Problem description:
Look through the items below and copy out every line that contains the word "Janko".

== == ==

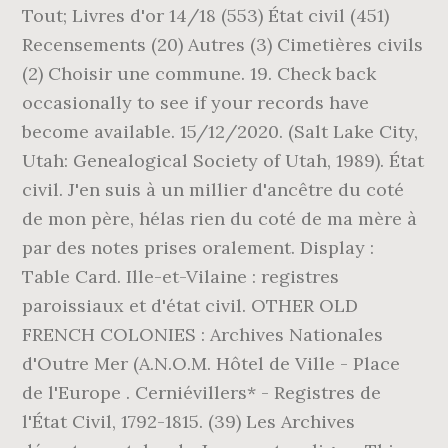
Tout; Livres d'or 14/18 (553) État civil (451)
Recensements (20) Autres (3) Cimetières civils
(2) Choisir une commune. 19. Check back
occasionally to see if your records have
become available. 15/12/2020. (Salt Lake City,
Utah: Genealogical Society of Utah, 1989). État
civil. J'en suis à un millier d'ancêtre du coté
de mon père, hélas rien du coté de ma mère à
par des notes prises oralement. Display :
Table Card. Ille-et-Vilaine : registres
paroissiaux et d'état civil. OTHER OLD
FRENCH COLONIES : Archives Nationales
d'Outre Mer (A.N.O.M. Hôtel de Ville - Place
de l'Europe . Cerniévillers* - Registres de
l'État Civil, 1792-1815. (39) Les Archives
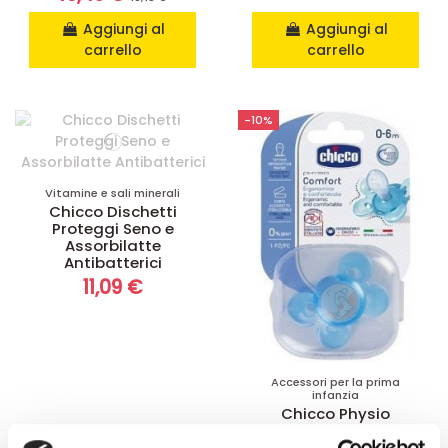
Aggiungi al
Aggiungi al
carrello
carrello
-10%
Vitamine e sali minerali
Chicco Dischetti
Proteggi Seno e
Assorbilatte
Antibatterici
11,09 €
Accessori per la prima
infanzia
Chicco Physio
Comfort succhietto
0-6 mesi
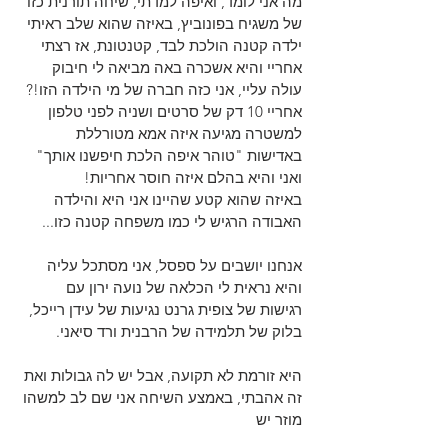
מה אני לומד, ואיפה למדתי, שיחה תורנית כזו 
של משגיח בפונוביץ, באיזה שהוא שלב ראיתי 
ילדה קטנה הולכת לבד, קטנטונת, אז רצתי 
אחריי והיא אשכרה באה מביאה לי חיבוק 
עולה עליי, אני כזה חברה של מי הילדה הזו!? 
אחריי 10 דק של סרטים ושניה לפני טלפון 
למשטרה מגיעה איזה אמא מטורללת 
באדישות "טוהר איפה הלכת חיפשנו אותך" 
ואני והיא בהלם איזה חוסר אחריות!
באיזה שהוא קטע שהיינו אני היא והילדה 
האבודה הרגיש לי כמו משפחה קטנה כזו... 
אנחנו יושבים על ספסל, אני מסתכל עליה 
והיא נראית לי הכלאה של נועה ירון עם 
רגישות של צופית גרנט נגיעות של עידן רייכל, 
בלוק של תלמידה של הרבנית ורד סיאני. 
היא זורמת לא תקועה, אבל יש לה גבולות ואת 
זה אהבתי, באמצע השיחה אני שם לב למשהו 
מוזר יש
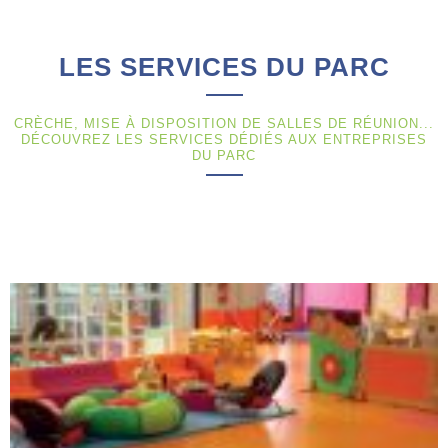
LES SERVICES DU PARC
CRÈCHE, MISE À DISPOSITION DE SALLES DE RÉUNION...
DÉCOUVREZ LES SERVICES DÉDIÉS AUX ENTREPRISES
DU PARC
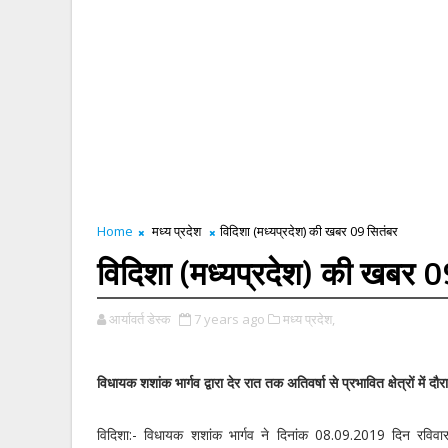
Home
मध्य प्रदेश
विदिशा (मध्यप्रदेश) की खबर 09 सितंबर
विदिशा (मध्यप्रदेश) की खबर 0
आर्यावर्त डेस्क
7 years ago
मध्य प्रदेश,
विधायक शशांक भार्गव द्वारा देर रात तक अतिवर्षा से प्रभावित क्षेत्रों में द
विदिशा:-
विधायक शशांक भार्गव ने दिनांक 08.09.2019 दिन रविवार 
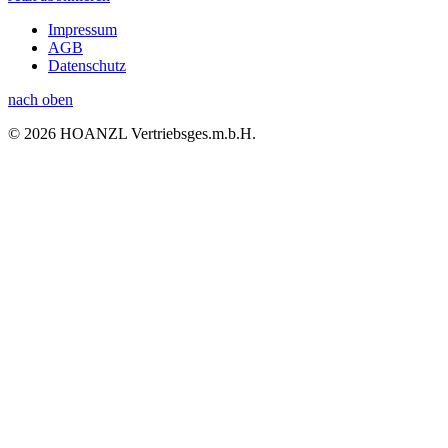
Impressum
AGB
Datenschutz
nach oben
© 2026 HOANZL Vertriebsges.m.b.H.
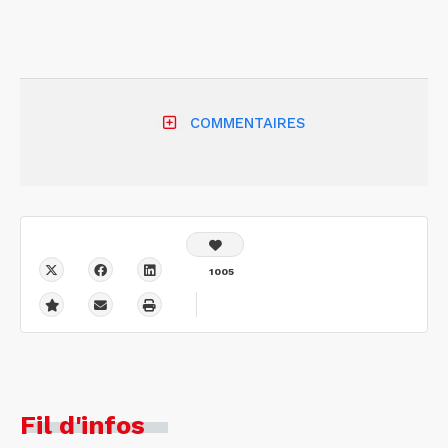
COMMENTAIRES
1005
Fil d'infos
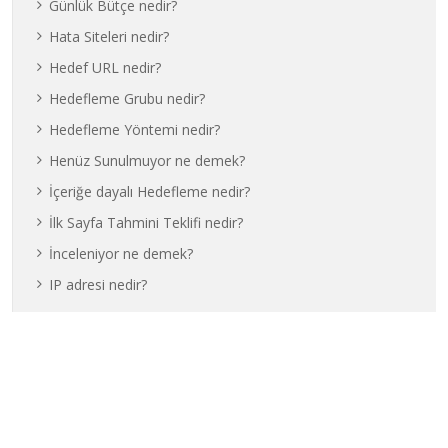
Günlük Bütçe nedir?
Hata Siteleri nedir?
Hedef URL nedir?
Hedefleme Grubu nedir?
Hedefleme Yöntemi nedir?
Henüz Sunulmuyor ne demek?
İçeriğe dayalı Hedefleme nedir?
İlk Sayfa Tahmini Teklifi nedir?
İnceleniyor ne demek?
IP adresi nedir?
Son Yazılar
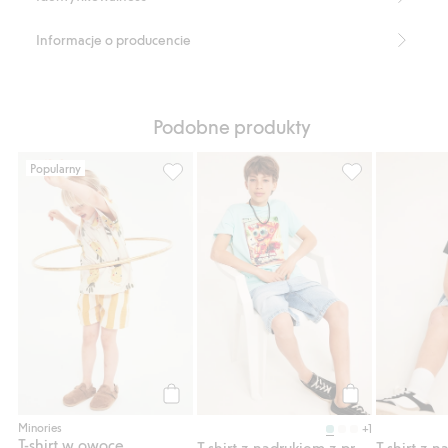
Informacje o producencie
Podobne produkty
Popularny
T-shirt w owoce, Dodaj do listy ulubione
T-shirt z nadruk
Kup
Kup
Minories
+1
T-shirt w owoce
T-shirt z nadrukiem z przodu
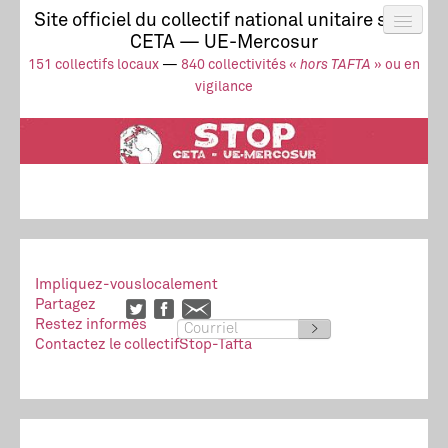
Site officiel du collectif national unitaire stop
CETA — UE-Mercosur
Actus
UE-Mercosur
151 collectifs locaux
—
840 collectivités «
hors TAFTA
» ou en
Stop à l’impunité !
TAFTA
CETA
vigilance
Collectivités
Collectif
Ressources
Impliquez-vous
localement
Partagez
Restez informés
>
Contactez le collectif
Stop-Tafta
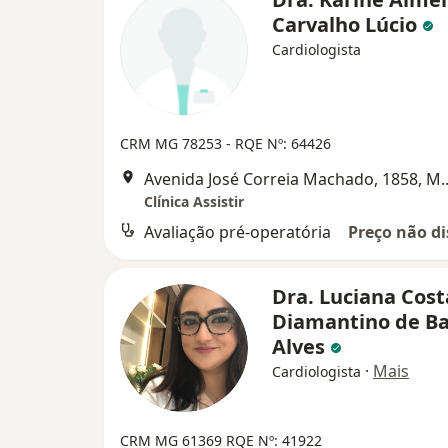
Carvalho Lúcio
Cardiologista
CRM MG 78253
- RQE Nº: 64426
Avenida José Correia Macha
Clínica Assistir
Avaliação pré-operatória
Preço não di
Dra. Luciana Cost
Diamantino de Ba
Alves
·
Mais
Cardiologista
CRM MG 61369 RQE Nº: 41922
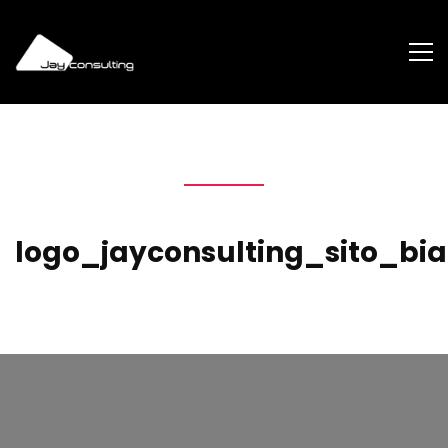
logo_jayconsulting_sito_bi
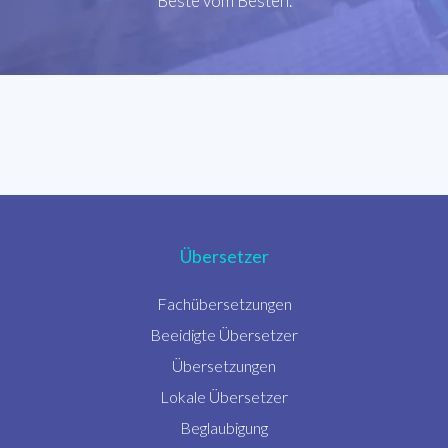
Beste vom Besten.
Übersetzer
Fachübersetzungen
Beeidigte Übersetzer
Übersetzungen
Lokale Übersetzer
Beglaubigung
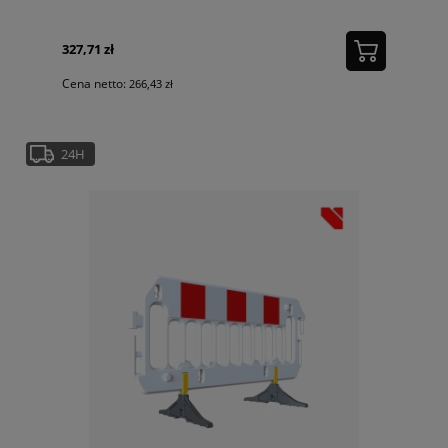
327,71 zł
Cena netto:
266,43 zł
24H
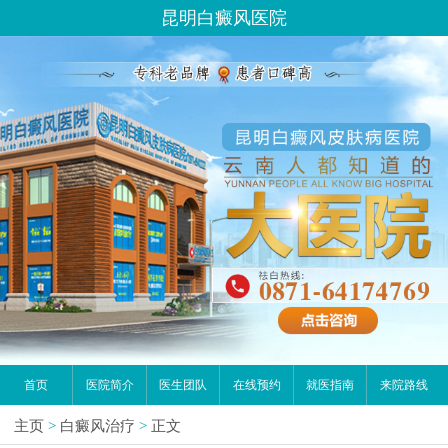
昆明白癜风医院
首页
医院简介
医生团队
在线预约
就医指南
来院路线
主页
>
白癜风治疗
>
正文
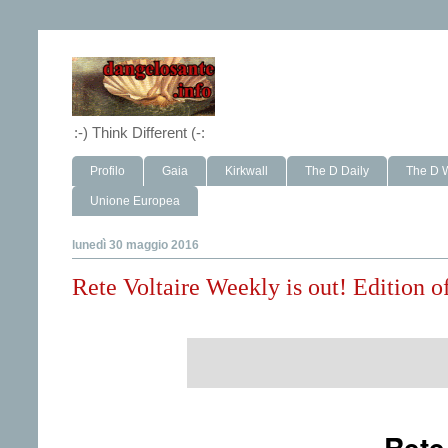
:-) Think Different (-:
Profilo
Gaia
Kirkwall
The D Daily
The D 
Unione Europea
lunedì 30 maggio 2016
Rete Voltaire Weekly is out! Edition 
Rete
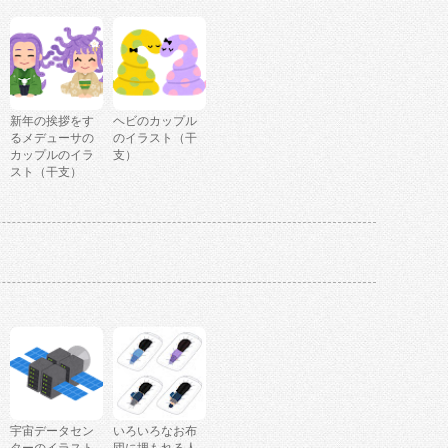
新年の挨拶をす
ヘビのカップル
るメデューサの
のイラスト（干
カップルのイラ
支）
スト（干支）
宇宙データセン
いろいろなお布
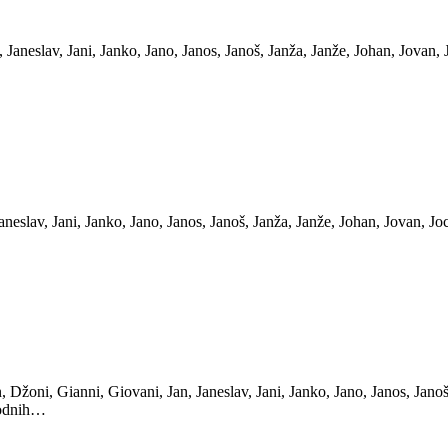
aneslav, Jani, Janko, Jano, Janos, Janoš, Janža, Janže, Johan, Jovan, 
av, Jani, Janko, Jano, Janos, Janoš, Janža, Janže, Johan, Jovan, Joco
, Džoni, Gianni, Giovani, Jan, Janeslav, Jani, Janko, Jano, Janos, Jano
godnih…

== == ==

Answer for the task:
aneslav, Jani, Janko, Jano, Janos, Janoš, Janža, Janže, Johan, Jovan, 
av, Jani, Janko, Jano, Janos, Janoš, Janža, Janže, Johan, Jovan, Joco
, Džoni, Gianni, Giovani, Jan, Janeslav, Jani, Janko, Jano, Janos, Jano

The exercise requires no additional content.